* **PROBLEM DESCRIPTION**
Repeat exactly the lines that run from the one containing "Fold enrichment, GO:0016020: 1.4 -> 1.014" to the end of the data, and leave out all others.
WORKING DATA below:
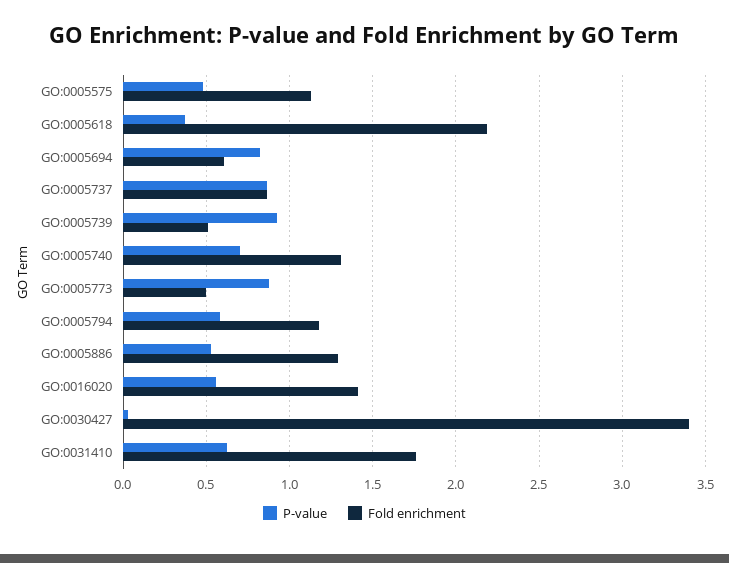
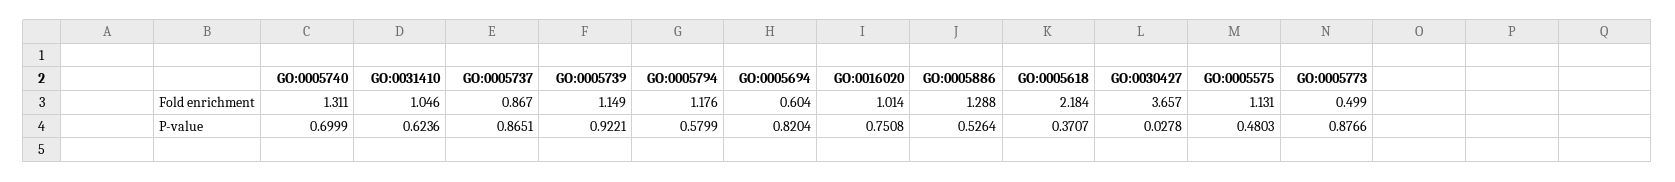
Fold enrichment, GO:0005739: 0.5 -> 1.149
P-value, GO:0016020: 0.55 -> 0.7508
Fold enrichment, GO:0016020: 1.4 -> 1.014
Fold enrichment, GO:0030427: 3.4 -> 3.657
Fold enrichment, GO:0031410: 1.75 -> 1.046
End of WORKING DATA.
* **ANSWER TO THIS TASK**
Fold enrichment, GO:0016020: 1.4 -> 1.014
Fold enrichment, GO:0030427: 3.4 -> 3.657
Fold enrichment, GO:0031410: 1.75 -> 1.046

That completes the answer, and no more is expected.